Thursday, February 14, 2013

The Good Ol' Days...

When I was a Kid, we still had cords on our telephones.  I remember rotary dial phones, Atari, arcades.  Hell, I even remember playing on surfaces that would be deemed potentially lethal by today's standards.  When I was in elementary school, they filled the voids under the monkey bars with gravel so jagged, it was just shy of broken glass.  We survived.

Kids today are pussies. We played dodge ball, kickball, full contact football (which always seemed to degenerate into "Kill the carrier" when I got the ball) and we were better for it. There was nothing better than playing dodge ball on a wet fall afternoon and hearing the crack of that ball as it shot through space and bitch-slapped the kid across from you in the face. And you better believe that if the teacher wasn't looking, we always aimed for the face. When it was your turn, you did your best to laugh that sting off in order to save face in front of your buddies who would relish any opportunity to laugh at your pain. Your eyes would water and the letters V-O-I-T were clearly visible on your face, but you sucked it up and got back in the game.  We didn't wear knee pads or helmets, and we built jumps for our bikes with pieces of plywood and cement blocks. I remember riding my bike next to a friend one time; I managed to fall off and my hand found it's way into his spinning spokes.  Naturally, my buddy kept peddling as the skin was peeled off my hand and my finger nail was ripped off.  My hand looked like I stuck it in a blender.  So we went to this older couples house that my buddy knew just a few houses back on the road and the lady was kind enough to let me wash my hand off in her kitchen sink. Then out came the Bactine.  That's right, we put Bactine on our boo boos in those days.  For those of you who don't know, using Bactine was the equivalent of pouring Clorox mixed with rock salt into a gunshot wound.  Shortly thereafter, we arrived back at my house where my Mother took one look at my mangled hand and yelled at me for bleeding on the carpet.

We didn't have cell phones, and we knew it was time to come inside when it got dark.  We played with toy guns that looked like the real thing, and they were even cooler if they actually fired a projectile. There was no such thing as ADHD, back then we called it a sugar high.  We got that because we drank soda and ingested pixie sticks, most often together until that Mikey kid blew himself to pieces by eating pop rocks and Coke at the same time.  That shit was serious.  We liked cool cars from TV shows like the General Lee, K.I.T. from Knight Rider and Magnum's Ferrari.  Now the more your car sounds like a genetically mutated monster mosquito the more bad ass you are.

Kids were just tougher back then.  I remember Johnny (Last name redacted for fear he is still out there somewhere), the toughest kid in school.  I was in Kindergarten and he was in 5th grade.  He smoked cigarettes on the school bus, listened to Quiet Riot and would punch you in the stomach just for looking at Him the wrong way.  It was understood among all the neighborhood Kids that he lived alone, in a old brick house in the neighborhood, we always surmised that He had killed his Parents.  I once promised him 10 packs of bubble gum if he would spare me a beating.  True to form he showed up a my house later that day to collect.  I was so afraid that I asked my Dad to answer the door, and Johnny wanted to fight my Father.

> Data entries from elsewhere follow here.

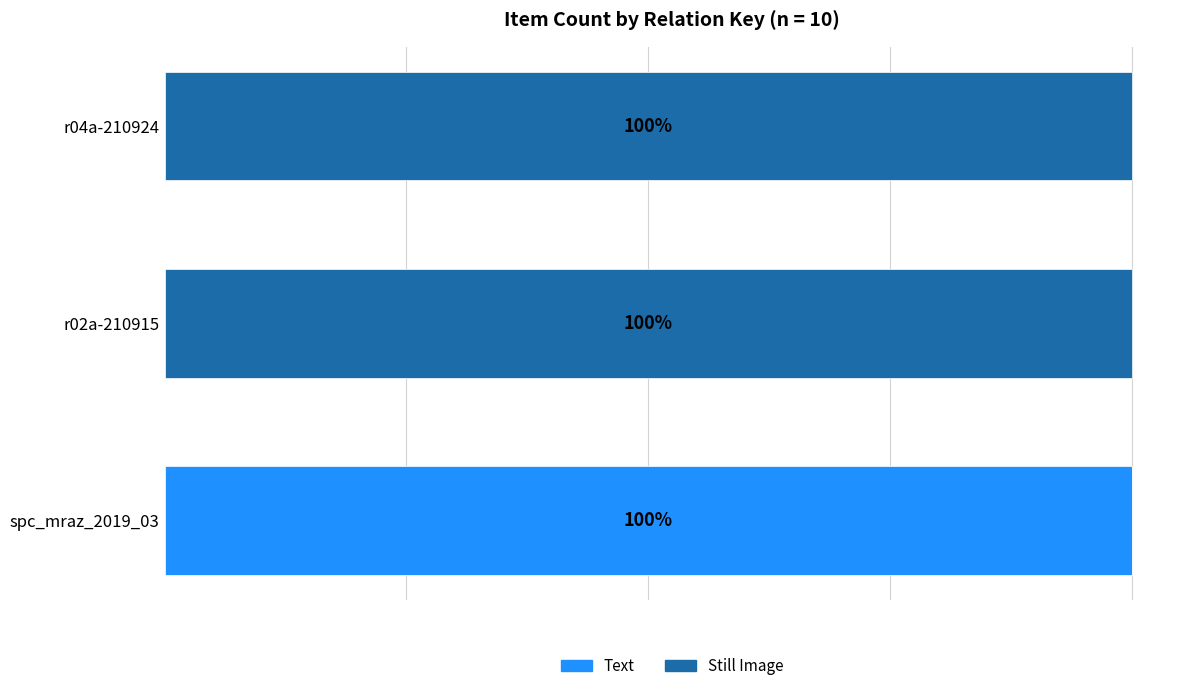

What are all the series names shown in the legend?

Text, Still Image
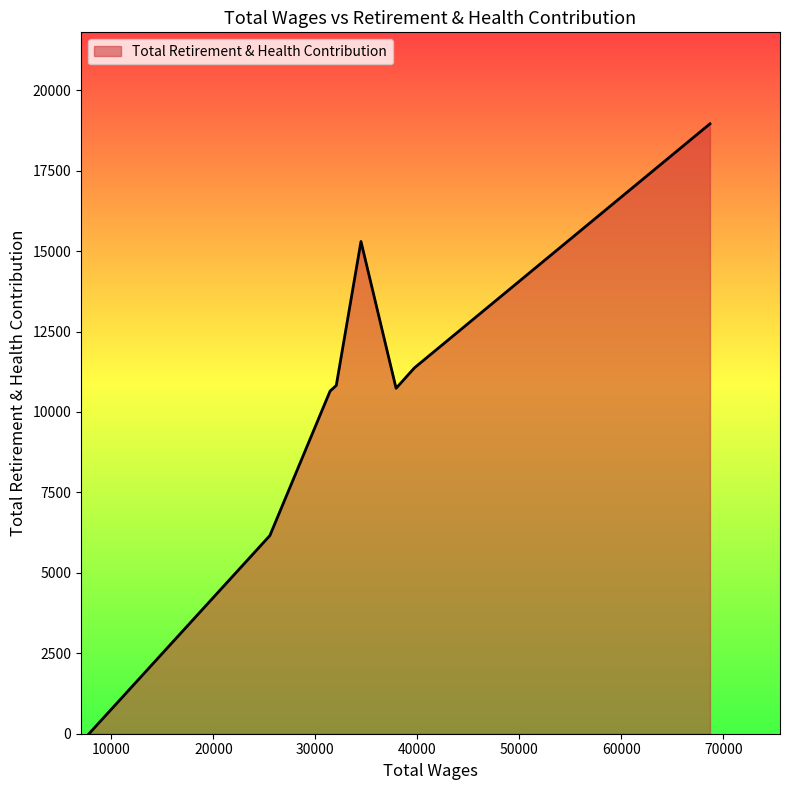

True or false: the data has more than 2 interior local peaks.

False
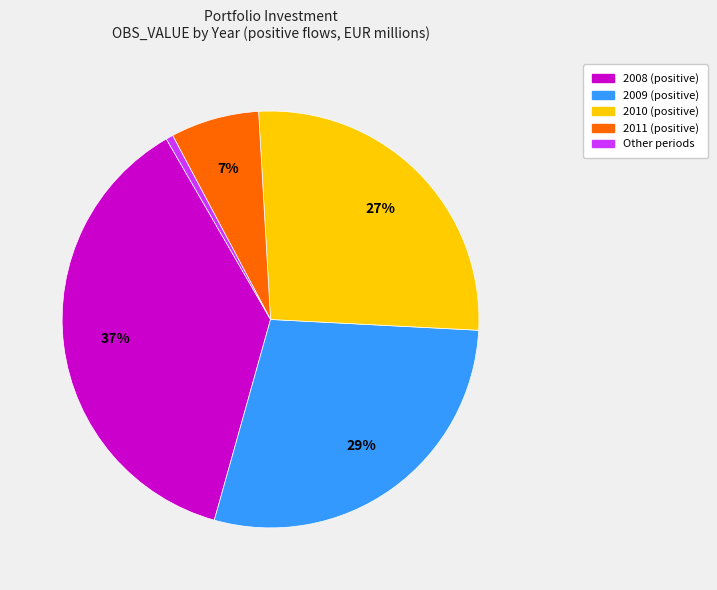

Count the number of slices in the pie.

5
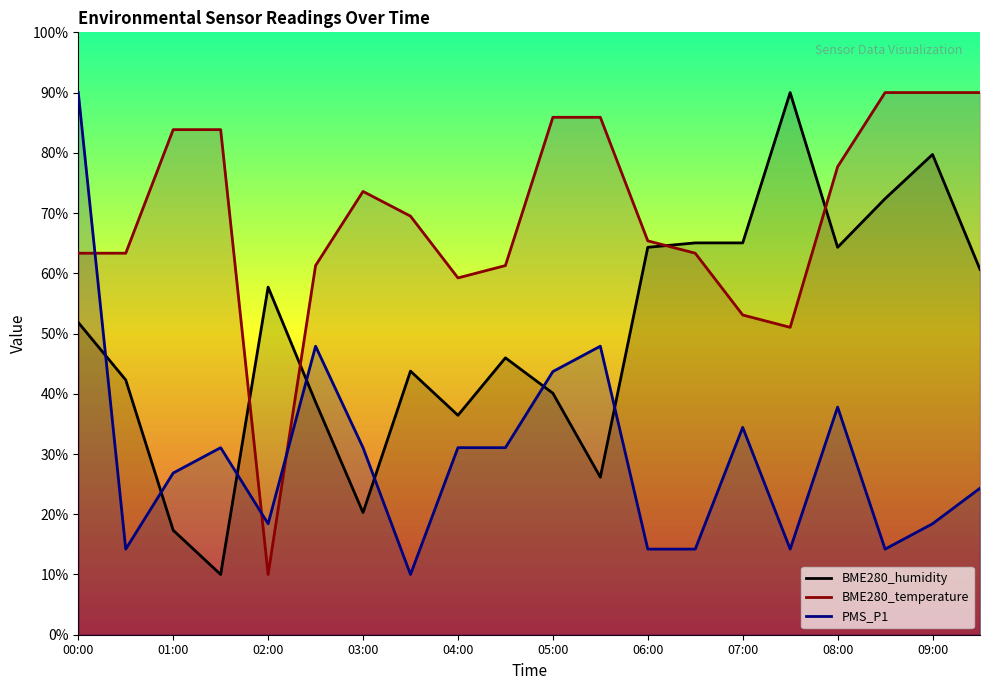

What is the spread (max minus min) of values at 03:30?

59.5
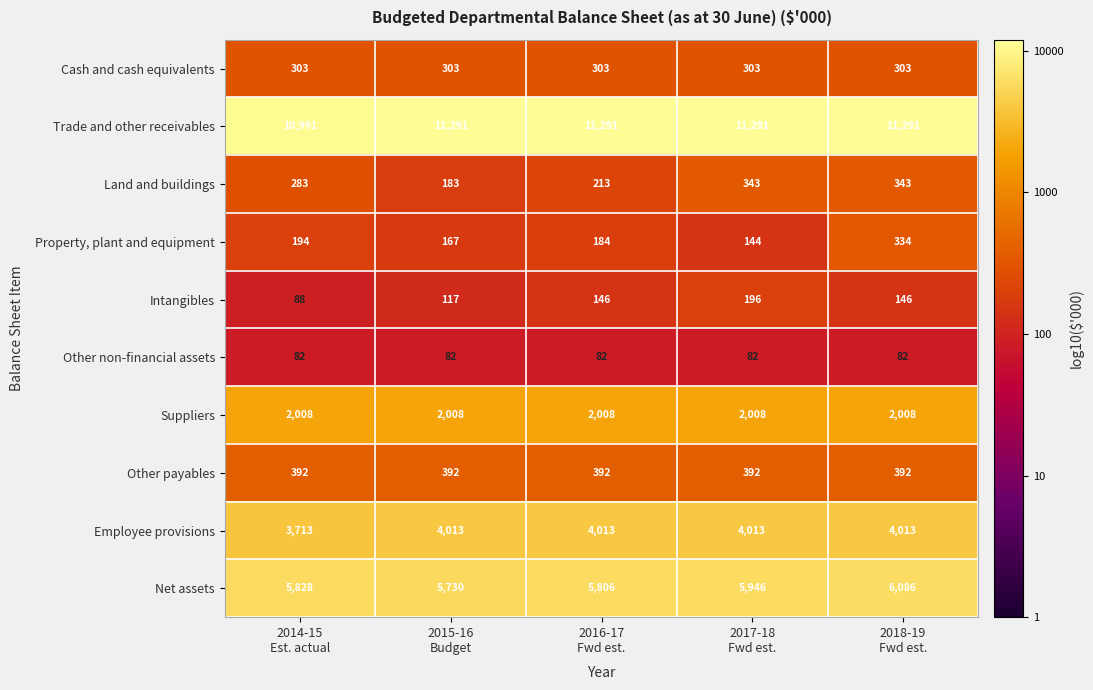

What is the greatest value displayed?

11291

We gave each other Charlie Horses, Frog Eyes, and Snake Bites.  We played in the mud, rain, and even went outside without sunblock. When we fought, we didn't "Use our words" we used our fists and when it was done we shook hands....we didn't go to counseling.  We rose for the pledge of allegiance and sang America the beautiful when I was a Kid.  Life seemed to be so much less complicated back then.